Arbol a la izquierda de la Iglesia, en Yara (Cuba), debajo del árbol un monumento al Indio Hatuey (Foto: Alfonso Quiñones)

Crecí entre los cuentos de la aparición de la luz de Yara, cuentos que hacían los familiares y vecinos de Media Luna, en la provincia Granma, Cuba. Siendo niño acompañado por personas mayores, y luego siendo un adulto, anduve varias veces de noche por donde decían que casi siempre salía la luz, los montes de Vicana, Manaca, Macaca, Purial, etc, y nunca vi nada.

Entre los efectos más recurrentes eran que se te aparecía a cierta distancia en medio del camino en la forma de una bola de luz amarilla y azulada, y que, si ibas a caballo, la bestia corcoveaba siguiendo los movimientos ondulantes y saltarines de la luz, capaz de aparecer entre las ramas y las copas de los árboles, llevándote encantado hasta el amanecer hacia un monte intrincado o una sabana desconocida.

Tarja en los pies del monumento, en el sitio donde quemaron vivo al indio Hatuey (Foto: Alfonso Quiñones)

El 10 de octubre de 1875, “La Estrella Solitaria” de Camagüey, publicó un artículo de Luis Victoriano Betancourt, que “a través de la Luz de Yara, con un espíritu patriótico, reivindicaba la muerte en la hoguera del indio dominicano Hatuey.
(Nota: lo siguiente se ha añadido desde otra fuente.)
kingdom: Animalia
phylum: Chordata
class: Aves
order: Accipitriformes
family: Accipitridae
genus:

Apareció, al fin, la señal del sacrificio. Hatuey se arrojó intrépido a las llamas devoradoras (…) Desde entonces, una luz tenue y misteriosa, desprendida de la inmensa hoguera, vagó errante por las noches sobre aquellas dilatadas llanuras, velando el sueño de los que aún dormían en servidumbre, y esperando la hora de la iluminación eterna y de eterna venganza. Aquella luz era el alma de Hatuey. Era la Luz de Yara”.

En su novela cubana histórica, “La luz de Yara”, Barcelona, 1895, Francisco Calcagno aportaba que “la misteriosa luz, traía consigo alguna calamidad que achacarle; el chiquitín muerto de indigestión o del sapillo, el novio que se llamó andana y se casó con otra, el traidor cachazudo que devoró el tabaco, la neblina matinal que achicharró las recién sembradas coles, el buey que sucumbió de gangrena, el toro que se pasmó al prepararse para buey, y sobretodo el animal o el desgraciado montero que desapareció sin que se volviera a saber de él (…) Es sin duda la luz de Yara, un fuego fatuo producido por las emanaciones miasmáticas de los pantanos y substancias orgánicas en descomposición que abundan en aquella comarca”.

Hatuey fue en canoa desde La Hispaniola a Cuba a decirle a sus parientes lo malos que eran los españoles (Foto: Alfonso Quiñones)

Y el insigne intelectual arropaba la aparición dándole un carácter científico “de esa corrupción de las ciénagas, de ese fango negruzco de las furnias y tembladeras, de esas inmundicias del babiney, brota un gas deletéreo, un fosfuro o sulfuro de hidrógeno, emanación morbosa de seres que vivieron, que se suspende y flota en el aire, que se inflama espontáneamente y da un fulgor tenue, invisible a la luz del sol, pero visible en la obscuridad, sobre todo a cierta distancia”.

“Tal es el origen de la luz de Yara y de sabe Dios cuantas otras luces del otro mundo, que han sembrado pavor en el nuestro. Aparecía tenue, azulosa, y se paseaba, dicen, ondulante e intermitente y sin elevarse mucho por entre los mangles de la ciénaga. Suponen los campesinos que sea el alma de Hatuey que vaga en demanda de desagravio, como que por aquellos contornos ardió la hoguera en que se castigó… su valor y patriotismo”.

“A veces y con cierta periodicidad aparecen varias luces, y entonces presumen ser los Santos Óleos que llevaba el Canónigo Puebla, acompañante del Obispo, los cuales se derramaron cuando el atentado del corsario Gilberto Girón”.

Aclaro que no creo en ella, pero también en honor a la verdad, en las zonas donde dicen que en la actualidad aparece, no hay ciénaga, ni pantanos, ni tembladeras sino puras sabanas cubiertas de guijarros y malezas, y uno que otro arroyuelo, me imagino que de ser fuego fatuo, entonces las apariciones de esa luz en la ciénaga de Zapata, sería enorme y se observaría a cualquier distancia.